Luckily it was only 20 seconds wait, so the bunch behind us didn't quite get us. Once we got going again, Benson really drove it and we caught the Litouwer and gave him an earful. Unfortunately there was no commissaire there to witness the train crossing so we had to just deal with it in a manly beach fashion.

With about 1km to go, Benson sort of accelerated and I sort of followed him. 'Attack' would be too kind a word to use at this stage. Don "Let's Gamble" stopped pedalling behind and we had enough of a gap to stay away. I didn't bother sprinting around Benson as he had earned the 25th place more than me. It was zero financial difference anyway.

Don was a little annoyed that the Litouwer jumped him for 27th, when by rights he should have been DQ'd. But we couldn't really argue the point with the commissaire as there were no other witnesses. Didn't matter enough to Our Don.

Winner: Hans Ardeel by 10 seconds over Mario Willems. Funny that. I would have liked to have been privy to their pre-race chat.

Heart rate: averaged 180 for the whole 2 hours 5 minutes. I have never done that before for that long (and I thought Laarne was hard). That's about 94% of max. Oh well, it's interesting to find out one's limits.

Once again I'm rich beyond my wildest dreams with the princely sum of 9 euros. Since it only costs 3 euros to race and about 1 euro for the packet of dextro-energy tablets which I either ate or dropped, then I conclude that racing kermises is a win-win situation. I mean, I've more than doubled my money three times in the last nine days. It doesn't take a financial genius to work out that that is far more worthwhile than investing in the stock market or buying a house. Bricks and mortar? That's old hat. I'm doing it my way.
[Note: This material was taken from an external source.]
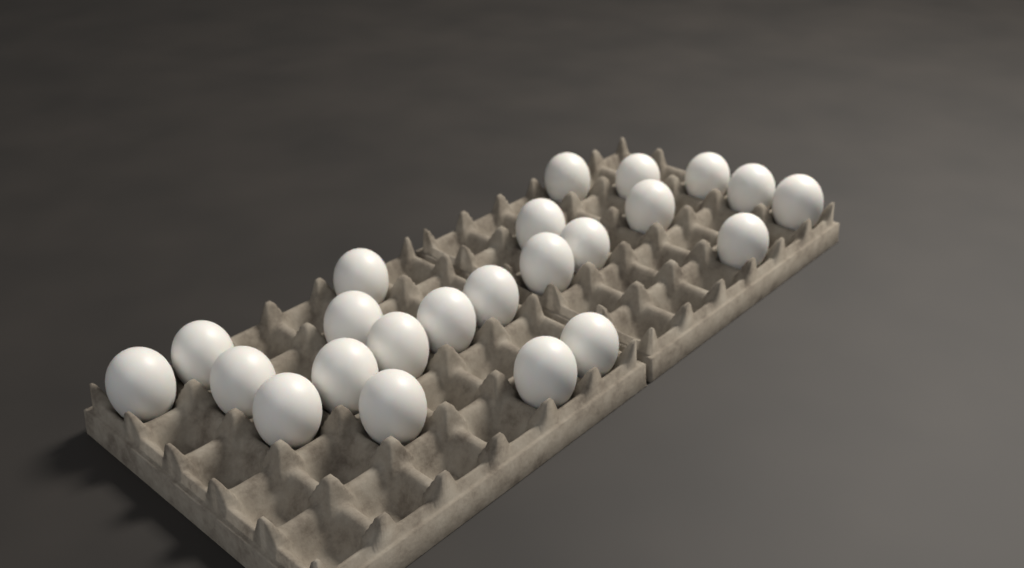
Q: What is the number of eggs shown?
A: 23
The real problem is getting to sleep after getting home at 20:56 or 9:56pm in the old speak. Even writing two blog entries in a day won't help that. Incoherent, yes. Tired, no.

Speaking of the terrible heat, it appears that I'm not the only one to suffer in it. In Stage 2 of the Dauphine, even Tyler Hamilton was having problems holding onto the front group, while Pena, Rogers, Basso, Hincapie, Jaksche, Cooke, Bartoli, Miller, Dekker, Ekimov, White, Freire were all dropped! Allez Mayo, that's what I reckon.

As it's still about 25 degrees outside, I'm listening to Schubert's Winterreise, which is a very fine piece of music and chills the soul somewhat.